Past media reports on Madam Halimah noted that her father was Indian – but she considers herself very much a member of the Malay community.   BH FILE PHOTO

Article 160 of the Malaysian Constitution thus defined “Malay” as a person who professes the religion of Islam, habitually speaks the Malay language, conforms to Malay custom – and was before Merdeka Day born in the Federation or in Singapore, or one of whose parents was born in the Federation or in Singapore or living in both places; or is the issue of such a person.

Article 152 of the Singapore Constitution also made clear the Government’s responsibility to constantly care for the interests of minorities, and referred to the special position of the Malays, “who are the indigenous people of Singapore”, and whose interests and language it had a duty to safeguard and support.

After Separation, a Constitutional Commission headed by Chief Justice Wee Chong Jin discussed the issue of safeguards for minorities as well as, among others, the definition of Malay. It rejected calls to expand the definition to non-Malay Muslims and have Islam as a marker of Malayness. Instead, it chose not to explicitly define the races, languages or religious minorities in Singapore, in the hopes of a “united, multiracial multicultural society”.

GRC debates

However, concern over ensuring enough Malays will be represented in key institutions – Parliament, and more recently, the Presidency – meant there was a need to define who is a Malay in Singapore’s context.

Thus when the concept of Team MPs – later GRCs – was discussed in the late 1980s, it was inevitable that the debate on what is a Malay should resurface.

The Government said the idea behind GRCs was to ensure Parliament remained multiracial and to prevent the spectre of a House that might one day be without minorities.

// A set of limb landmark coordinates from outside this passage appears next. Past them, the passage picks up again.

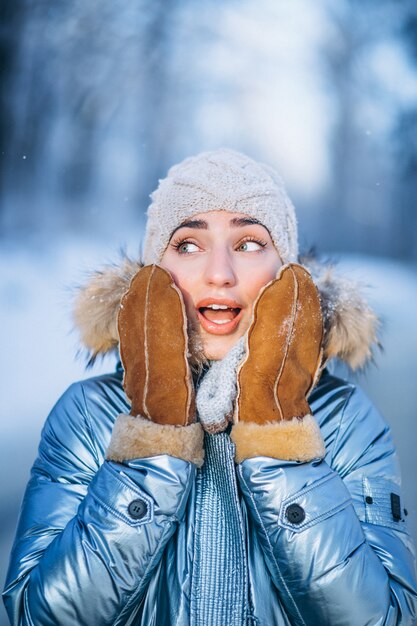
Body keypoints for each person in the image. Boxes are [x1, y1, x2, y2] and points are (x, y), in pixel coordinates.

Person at [3, 148, 417, 626]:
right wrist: (153, 436)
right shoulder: (88, 412)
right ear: (155, 274)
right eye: (189, 245)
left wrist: (278, 431)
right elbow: (31, 616)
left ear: (286, 275)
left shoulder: (345, 418)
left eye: (247, 243)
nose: (220, 273)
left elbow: (387, 618)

A Select Committee held hearings involving a wide range of representatives in 1987 and 1988, and many Malay leaders felt strongly about having Islam included in the definition of a Malay.

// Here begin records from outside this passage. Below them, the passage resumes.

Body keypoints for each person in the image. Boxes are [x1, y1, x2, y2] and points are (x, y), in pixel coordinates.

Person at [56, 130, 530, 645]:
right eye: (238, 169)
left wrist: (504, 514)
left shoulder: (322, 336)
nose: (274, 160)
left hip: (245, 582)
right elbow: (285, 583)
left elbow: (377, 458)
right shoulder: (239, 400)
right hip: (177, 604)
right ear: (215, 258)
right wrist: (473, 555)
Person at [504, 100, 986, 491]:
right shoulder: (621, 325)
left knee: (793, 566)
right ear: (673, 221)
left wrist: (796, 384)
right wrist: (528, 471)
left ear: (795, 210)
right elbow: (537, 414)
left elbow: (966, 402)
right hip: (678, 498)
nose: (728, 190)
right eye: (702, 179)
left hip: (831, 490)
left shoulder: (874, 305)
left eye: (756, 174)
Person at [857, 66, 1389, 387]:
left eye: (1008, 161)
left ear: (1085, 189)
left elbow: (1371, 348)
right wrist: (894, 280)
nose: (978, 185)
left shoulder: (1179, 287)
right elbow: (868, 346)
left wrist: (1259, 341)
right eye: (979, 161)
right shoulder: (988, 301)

The committee took the view that as Singapore is a secular state, it would not be appropriate for the state to spell out that a Malay must also be Muslim to contest in a GRC.

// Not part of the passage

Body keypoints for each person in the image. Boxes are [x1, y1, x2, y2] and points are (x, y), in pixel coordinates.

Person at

There was one other issue: a good number of Malays had Indian, Arab or Other on their ICs due to their ethnicity or parentage, even though they had long associated with the Malay community.

The Select Committee recognised this point. It also accepted a submission that sociologically, self-definition is the only valid way to define an ethnic group. “A person belonging to the Malay community must think of himself as Malay, and must be acceptable to the Malay community,” it said. “Therefore the legislation should not lay down prescriptive criteria as to who does or does not belong to the Malay community, but should define a mechanism to let the community decide for itself.”

This mechanism has taken the form of a community committee, which the Select Committee report said would be “a safeguard against an unacceptable candidate being wrongly certified as a member of the Malay community”.

At the same time, the Parliamentary Elections Act – and the latest amendments to Article 19B of the Constitution – define a person belonging to the Malay community as “any person, whether of the Malay race or otherwise, who considers himself to be a member of the Malay community and who is generally accepted as a member of the Malay community by that community”.

A similar approach has been adopted for aspiring candidates for the presidential election in the latest round of changes to the law.

Associate Professor Eugene Tan of the Singapore Management University School of Law notes the criteria for running as a minority in a GRC is the same as that for a presidential election.

And during the debate on changes to the Presidential Elections Act on how race is defined earlier this year, MPs called for a broad, inclusive approach to be adopted.

Singapore’s Malay community has long held an expansive view of race – and been open to newcomers and others keen to identify with it.

It is a signal of confidence and courage – and nothing could be further from that than questioning whether someone who identifies as Malay and is accepted as Malay is “pure Malay” or “Malay enough”.

So long as a person identifies as Malay and is generally accepted as such by the community, his Malayness should not be questioned.